O cenário político na Assembleia Legislativa do Rio de Janeiro (Alerj) foi movimentado esta semana pela proposta do parlamentar Thiago Gagliasso (PL). O deputado protocolou um projeto de lei que visa vetar o emprego de verbas estaduais da cultura em atividades que configurem propaganda político-partidária. A medida surge como uma resposta direta à escolha da Acadêmicos de Niterói, que planeja exaltar o presidente Luiz Inácio Lula da Silva em seu desfile de Carnaval de 2026.

A proposição sugere a fundação da iniciativa estadual “Cultura Sem Partido”. O objetivo central é barrar, de forma categórica, que o tesouro público fluminense subsidie eventos ou obras que exaltem, favoreçam ou construam uma imagem positiva de detentores de mandato, figuras em cargos públicos ou futuros postulantes a cargos eletivos. A intenção do autor é estabelecer um muro entre o apoio governamental às artes e a exploração eleitoral dessas verbas.
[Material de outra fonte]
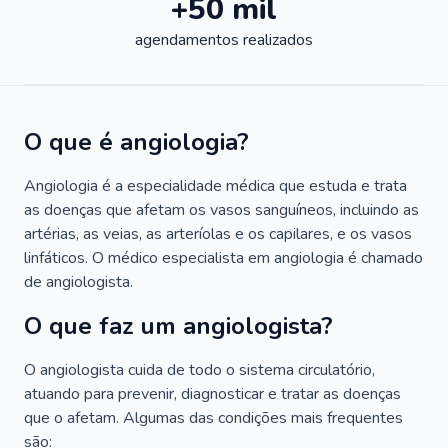
+50 mil
agendamentos realizados
O que é angiologia?
Angiologia é a especialidade médica que estuda e trata
as doenças que afetam os vasos sanguíneos, incluindo as
artérias, as veias, as arteríolas e os capilares, e os vasos
linfáticos. O médico especialista em angiologia é chamado
de angiologista.
O que faz um angiologista?
O angiologista cuida de todo o sistema circulatório,
atuando para prevenir, diagnosticar e tratar as doenças
que o afetam. Algumas das condições mais frequentes
são: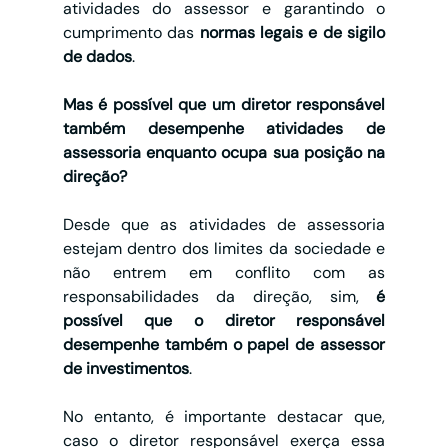
atividades do assessor e garantindo o 
cumprimento das 
normas legais e de sigilo 
de dados
.
Mas é possível que um diretor responsável 
também desempenhe atividades de 
assessoria enquanto ocupa sua posição na 
direção?
Desde que as atividades de assessoria 
estejam dentro dos limites da sociedade e 
não entrem em conflito com as 
responsabilidades da direção, sim, 
é 
possível que o diretor responsável 
desempenhe também o papel de assessor 
de investimentos
. 
No entanto, é importante destacar que, 
caso o diretor responsável exerça essa 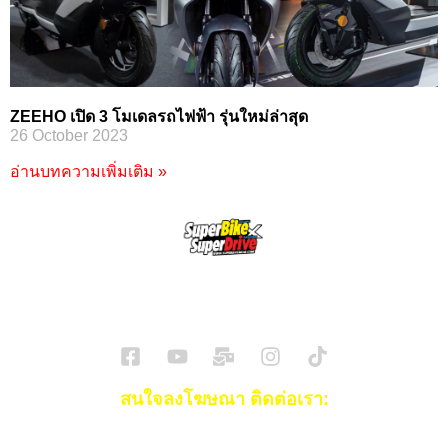
ZEEHO เปิด 3 โมเดลรถไฟฟ้า รุ่นใหม่ล่าสุด
26 October 2023
อ่านบทความเพิ่มเติม »
SuperBikeMag x SuperDriveMag
ข่าวรถยนต์
รีวิวรถยนต์ไฟฟ้า
รีวิวมอไซค์
ราคารถ
ข่าวรถ
EV Cars
สนใจลงโฆษณา ติดต่อเรา:
Email:
[email protected]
O estopim para a discussão foi o anúncio do tema “Do alto do mulungu surge a esperança: Lula, o operário do Brasil”. Por se tratar de uma homenagem realizada justamente em um ano de eleições, vozes da oposição levantaram suspeitas sobre a transformação de uma tradição popular em ferramenta política custeada, mesmo que de modo indireto, pelo Estado.

Gagliasso defende que a norma não interfere na autonomia criativa dos artistas. Segundo ele:

“O que está em discussão não é a liberdade artística. O artista pode se expressar como quiser. O que não pode é usar dinheiro público do Estado para promover agente político ou partido. Cultura não pode virar palanque financiado pelo contribuinte”.

A proposta detalha o que seria interpretado como irregularidade:

  • Promoção Político-Partidária: Qualquer apologia ou benefício à imagem de líderes ou legendas utilizando cofres estaduais.

  • Vantagem Política Indevida: O uso de tradições culturais para fabricar ganhos ou danos políticos orquestrados.

Caso o texto se torne lei, as entidades que desrespeitarem as normas enfrentarão punições rigorosas, tais como:

  1. Corte instantâneo de repasses programados.

  2. Restituição total do montante já investido.

  3. Pagamento de multas pesadas.

  4. Proibição de novos contratos com o setor cultural do Estado por até cinco anos.

O projeto agora inicia sua jornada pelas comissões da Alerj. Somente após os pareceres técnicos é que a proposta será submetida ao plenário, onde se espera um embate intenso entre os diferentes blocos partidários sobre as fronteiras do financiamento público cultural.